→ The records:
+++

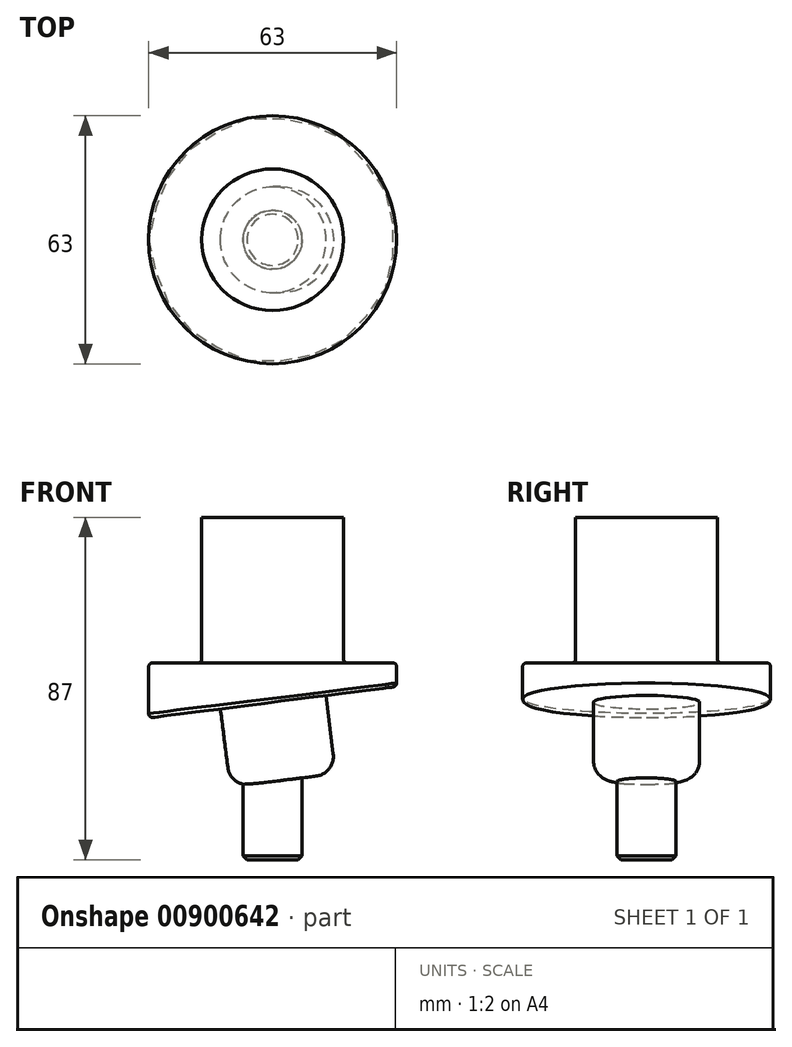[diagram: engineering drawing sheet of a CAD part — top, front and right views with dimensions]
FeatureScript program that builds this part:
annotation { "Feature Type Name" : "Feature", "Feature Type Description" : "" }
export const myFeature = defineFeature(function(context is Context, id is Id, definition is map)
    precondition{}
    {
        {
            var Q0;
            Q0=qCreatedBy(makeId("Front.planeOp"),FACE);
            var sketch = newSketch(context, id + "F0", { "sketchPlane" : qUnion([Q0])});
            skLineSegment(sketch, "E0", {"start": v(0, 0) * mm, "end": v(0, 49) * mm, "construction": true});
            skLineSegment(sketch, "E1.bottom", {"start": v(0, 0) * mm, "end": v(31.5, 0) * mm});
            skLineSegment(sketch, "E1.right", {"start": v(31.5, 0) * mm, "end": v(31.5, 14) * mm});
            skLineSegment(sketch, "E2.top", {"start": v(0, 51) * mm, "end": v(18, 51) * mm});
            skLineSegment(sketch, "E2.right", {"start": v(18, 14) * mm, "end": v(18, 51) * mm});
            skLineSegment(sketch, "E3.trimOffspring", {"start": v(18, 14) * mm, "end": v(31.5, 14) * mm});
            skLineSegment(sketch, "E4", {"start": v(0, 51) * mm, "end": v(0, 0) * mm});
            skPoint(sketch, "E5.orphan", {"position": v(-18, 51) * mm});
            skPoint(sketch, "E6.orphan", {"position": v(-31.5, 0) * mm});
            skSolve(sketch);
        }
        {
            var Q0;
            Q0=makeQuery(id+"F0.imprint","IMPRINT",FACE,{"disambiguationData":[TD([[makeQuery(id+"F0.imprint","IMPRINT",EDGE,{"derivedFrom":sQuery(id+"F0.wireOp",EDGE,"E1.bottom")}),1.0]])]});
            var Q1;
            Q1=sQuery(id+"F0.wireOp",EDGE,"E0");
            revolve(context, id + "F1", {"surfaceOperationType" : NewSurfaceOperationType.NEW, "entities" : qUnion([Q0]), "axis" : qUnion([Q1]), "revolveType" : RevolveType.FULL});
        }
        {
            var Q0;
            Q0=qCreatedBy(makeId("Front.planeOp"),FACE);
            var sketch = newSketch(context, id + "F2", { "sketchPlane" : qUnion([Q0])});
            skLineSegment(sketch, "E7", {"start": v(-31.5, 0) * mm, "end": v(31.5, 8) * mm});
            skLineSegment(sketch, "E8", {"start": v(31.5, 8) * mm, "end": v(31.5, 0) * mm});
            skLineSegment(sketch, "E9", {"start": v(31.5, 0) * mm, "end": v(-31.5, 0) * mm});
            skLineSegment(sketch, "E10", {"start": v(39.92, 8) * mm, "end": v(14.72, 8) * mm, "construction": true});
            skSolve(sketch);
        }
        {
            var Q0;
            Q0 = qSketchRegion(id + "F2", true);
            extrude(context, id + "F3", {"entities" : qUnion([Q0]), "operationType" : NewBodyOperationType.REMOVE, "oppositeDirection" : true, "depth" : 100 * mm, "offsetDistance" : 25 * mm, "symmetric" : true});
        }
        {
            var Q0;
            Q0=makeQuery(id+"F3.boolean.opBoolean","INTERSECT",EDGE,{"derivedFrom":[makeQuery(id+"F1.opRevolve","SWEPT_FACE",FACE,{"disambiguationData":[OSD([sQuery(id+"F0.wireOp",EDGE,"E1.right")])]}),makeQuery(id+"F3.opExtrude","SWEPT_FACE",FACE,{"disambiguationData":[OSD([sQuery(id+"F2.wireOp",EDGE,"E7")])]})]});
            var Q1;
            Q1=makeQuery(id+"F1.opRevolve","SWEPT_EDGE",EDGE,{"disambiguationData":[OSD([sQuery(id+"F0.wireOp",EDGE,"E1.right"),sQuery(id+"F0.wireOp",EDGE,"E3.trimOffspring")])]});
            var Q2;
            Q2=makeQuery(id+"F1.opRevolve","SWEPT_EDGE",EDGE,{"disambiguationData":[OSD([sQuery(id+"F0.wireOp",EDGE,"E2.right"),sQuery(id+"F0.wireOp",EDGE,"E3.trimOffspring")])]});
            fillet(context, id + "F4", {"entities" : qUnion([Q0, Q1, Q2]), "radius" : 1 * mm, "tangentPropagation" : true, "allowEdgeOverflow" : false});
        }
        {
            var Q0;
            Q0=makeQuery(id+"F3.boolean.opBoolean","COPY",FACE,{"derivedFrom":makeQuery(id+"F3.opExtrude","SWEPT_FACE",FACE,{"disambiguationData":[OSD([sQuery(id+"F2.wireOp",EDGE,"E7")])]})});
            var sketch = newSketch(context, id + "F5", { "sketchPlane" : qUnion([Q0])});
            skCircle(sketch, "E11", {"center": v(0.63, 0) * mm, "radius": 13.5 * mm});
            skSolve(sketch);
        }
        {
            var Q0;
            Q0=makeQuery(id+"F5.imprint","IMPRINT",FACE,{"disambiguationData":[TD([[makeQuery(id+"F5.imprint","IMPRINT",EDGE,{"derivedFrom":sQuery(id+"F5.wireOp",EDGE,"E11")}),1.0]])]});
            extrude(context, id + "F6", {"entities" : qUnion([Q0]), "operationType" : NewBodyOperationType.ADD, "depth" : 20 * mm, "offsetDistance" : 25 * mm});
        }
        {
            var Q0;
            Q0=makeQuery(id+"F6.opExtrude","CAP_EDGE",EDGE,{"disambiguationData":[OSD([sQuery(id+"F5.wireOp",EDGE,"E11")])],"isStart":false});
            fillet(context, id + "F7", {"entities" : qUnion([Q0]), "radius" : 5 * mm, "tangentPropagation" : true, "allowEdgeOverflow" : false});
        }
        {
            var Q0;
            Q0=makeQuery(id+"F1.opRevolve","SWEPT_FACE",FACE,{"disambiguationData":[OSD([sQuery(id+"F0.wireOp",EDGE,"E2.top")])]});
            var sketch = newSketch(context, id + "F8", { "sketchPlane" : qUnion([Q0])});
            skCircle(sketch, "E12", {"center": v(0, 0) * mm, "radius": 7.5 * mm});
            skSolve(sketch);
        }
        {
            var Q0;
            Q0=makeQuery(id+"F8.imprint","IMPRINT",FACE,{"disambiguationData":[TD([[makeQuery(id+"F8.imprint","IMPRINT",EDGE,{"derivedFrom":sQuery(id+"F8.wireOp",EDGE,"E12")}),1.0]])]});
            extrude(context, id + "F9", {"entities" : qUnion([Q0]), "operationType" : NewBodyOperationType.ADD, "oppositeDirection" : true, "depth" : 87 * mm, "offsetDistance" : 25 * mm});
        }
        {
            var Q0;
            Q0=makeQuery(id+"F9.opExtrude","CAP_EDGE",EDGE,{"disambiguationData":[OSD([sQuery(id+"F8.wireOp",EDGE,"E12")])],"isStart":false});
            chamfer(context, id + "F10", {"entities" : qUnion([Q0]), "width" : 1 * mm, "tangentPropagation" : true});
        }
    });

+++

→ Directions for this task:
Rewrite the listing above, replacing every "skSolve" with "solveSketch" and leaving everything else the same. Omit the pictures from your answer.

→ Worked solution:
[diagram: engineering drawing sheet of a CAD part — top, front and right views with dimensions]
FeatureScript program that builds this part:
annotation { "Feature Type Name" : "Feature", "Feature Type Description" : "" }
export const myFeature = defineFeature(function(context is Context, id is Id, definition is map)
    precondition{}
    {
        {
            var Q0;
            Q0=qCreatedBy(makeId("Front.planeOp"),FACE);
            var sketch = newSketch(context, id + "F0", { "sketchPlane" : qUnion([Q0])});
            skLineSegment(sketch, "E0", {"start": v(0, 0) * mm, "end": v(0, 49) * mm, "construction": true});
            skLineSegment(sketch, "E1.bottom", {"start": v(0, 0) * mm, "end": v(31.5, 0) * mm});
            skLineSegment(sketch, "E1.right", {"start": v(31.5, 0) * mm, "end": v(31.5, 14) * mm});
            skLineSegment(sketch, "E2.top", {"start": v(0, 51) * mm, "end": v(18, 51) * mm});
            skLineSegment(sketch, "E2.right", {"start": v(18, 14) * mm, "end": v(18, 51) * mm});
            skLineSegment(sketch, "E3.trimOffspring", {"start": v(18, 14) * mm, "end": v(31.5, 14) * mm});
            skLineSegment(sketch, "E4", {"start": v(0, 51) * mm, "end": v(0, 0) * mm});
            skPoint(sketch, "E5.orphan", {"position": v(-18, 51) * mm});
            skPoint(sketch, "E6.orphan", {"position": v(-31.5, 0) * mm});
            solveSketch(sketch);
        }
        {
            var Q0;
            Q0=makeQuery(id+"F0.imprint","IMPRINT",FACE,{"disambiguationData":[TD([[makeQuery(id+"F0.imprint","IMPRINT",EDGE,{"derivedFrom":sQuery(id+"F0.wireOp",EDGE,"E1.bottom")}),1.0]])]});
            var Q1;
            Q1=sQuery(id+"F0.wireOp",EDGE,"E0");
            revolve(context, id + "F1", {"surfaceOperationType" : NewSurfaceOperationType.NEW, "entities" : qUnion([Q0]), "axis" : qUnion([Q1]), "revolveType" : RevolveType.FULL});
        }
        {
            var Q0;
            Q0=qCreatedBy(makeId("Front.planeOp"),FACE);
            var sketch = newSketch(context, id + "F2", { "sketchPlane" : qUnion([Q0])});
            skLineSegment(sketch, "E7", {"start": v(-31.5, 0) * mm, "end": v(31.5, 8) * mm});
            skLineSegment(sketch, "E8", {"start": v(31.5, 8) * mm, "end": v(31.5, 0) * mm});
            skLineSegment(sketch, "E9", {"start": v(31.5, 0) * mm, "end": v(-31.5, 0) * mm});
            skLineSegment(sketch, "E10", {"start": v(39.92, 8) * mm, "end": v(14.72, 8) * mm, "construction": true});
            solveSketch(sketch);
        }
        {
            var Q0;
            Q0 = qSketchRegion(id + "F2", true);
            extrude(context, id + "F3", {"entities" : qUnion([Q0]), "operationType" : NewBodyOperationType.REMOVE, "oppositeDirection" : true, "depth" : 100 * mm, "offsetDistance" : 25 * mm, "symmetric" : true});
        }
        {
            var Q0;
            Q0=makeQuery(id+"F3.boolean.opBoolean","INTERSECT",EDGE,{"derivedFrom":[makeQuery(id+"F1.opRevolve","SWEPT_FACE",FACE,{"disambiguationData":[OSD([sQuery(id+"F0.wireOp",EDGE,"E1.right")])]}),makeQuery(id+"F3.opExtrude","SWEPT_FACE",FACE,{"disambiguationData":[OSD([sQuery(id+"F2.wireOp",EDGE,"E7")])]})]});
            var Q1;
            Q1=makeQuery(id+"F1.opRevolve","SWEPT_EDGE",EDGE,{"disambiguationData":[OSD([sQuery(id+"F0.wireOp",EDGE,"E1.right"),sQuery(id+"F0.wireOp",EDGE,"E3.trimOffspring")])]});
            var Q2;
            Q2=makeQuery(id+"F1.opRevolve","SWEPT_EDGE",EDGE,{"disambiguationData":[OSD([sQuery(id+"F0.wireOp",EDGE,"E2.right"),sQuery(id+"F0.wireOp",EDGE,"E3.trimOffspring")])]});
            fillet(context, id + "F4", {"entities" : qUnion([Q0, Q1, Q2]), "radius" : 1 * mm, "tangentPropagation" : true, "allowEdgeOverflow" : false});
        }
        {
            var Q0;
            Q0=makeQuery(id+"F3.boolean.opBoolean","COPY",FACE,{"derivedFrom":makeQuery(id+"F3.opExtrude","SWEPT_FACE",FACE,{"disambiguationData":[OSD([sQuery(id+"F2.wireOp",EDGE,"E7")])]})});
            var sketch = newSketch(context, id + "F5", { "sketchPlane" : qUnion([Q0])});
            skCircle(sketch, "E11", {"center": v(0.63, 0) * mm, "radius": 13.5 * mm});
            solveSketch(sketch);
        }
        {
            var Q0;
            Q0=makeQuery(id+"F5.imprint","IMPRINT",FACE,{"disambiguationData":[TD([[makeQuery(id+"F5.imprint","IMPRINT",EDGE,{"derivedFrom":sQuery(id+"F5.wireOp",EDGE,"E11")}),1.0]])]});
            extrude(context, id + "F6", {"entities" : qUnion([Q0]), "operationType" : NewBodyOperationType.ADD, "depth" : 20 * mm, "offsetDistance" : 25 * mm});
        }
        {
            var Q0;
            Q0=makeQuery(id+"F6.opExtrude","CAP_EDGE",EDGE,{"disambiguationData":[OSD([sQuery(id+"F5.wireOp",EDGE,"E11")])],"isStart":false});
            fillet(context, id + "F7", {"entities" : qUnion([Q0]), "radius" : 5 * mm, "tangentPropagation" : true, "allowEdgeOverflow" : false});
        }
        {
            var Q0;
            Q0=makeQuery(id+"F1.opRevolve","SWEPT_FACE",FACE,{"disambiguationData":[OSD([sQuery(id+"F0.wireOp",EDGE,"E2.top")])]});
            var sketch = newSketch(context, id + "F8", { "sketchPlane" : qUnion([Q0])});
            skCircle(sketch, "E12", {"center": v(0, 0) * mm, "radius": 7.5 * mm});
            solveSketch(sketch);
        }
        {
            var Q0;
            Q0=makeQuery(id+"F8.imprint","IMPRINT",FACE,{"disambiguationData":[TD([[makeQuery(id+"F8.imprint","IMPRINT",EDGE,{"derivedFrom":sQuery(id+"F8.wireOp",EDGE,"E12")}),1.0]])]});
            extrude(context, id + "F9", {"entities" : qUnion([Q0]), "operationType" : NewBodyOperationType.ADD, "oppositeDirection" : true, "depth" : 87 * mm, "offsetDistance" : 25 * mm});
        }
        {
            var Q0;
            Q0=makeQuery(id+"F9.opExtrude","CAP_EDGE",EDGE,{"disambiguationData":[OSD([sQuery(id+"F8.wireOp",EDGE,"E12")])],"isStart":false});
            chamfer(context, id + "F10", {"entities" : qUnion([Q0]), "width" : 1 * mm, "tangentPropagation" : true});
        }
    });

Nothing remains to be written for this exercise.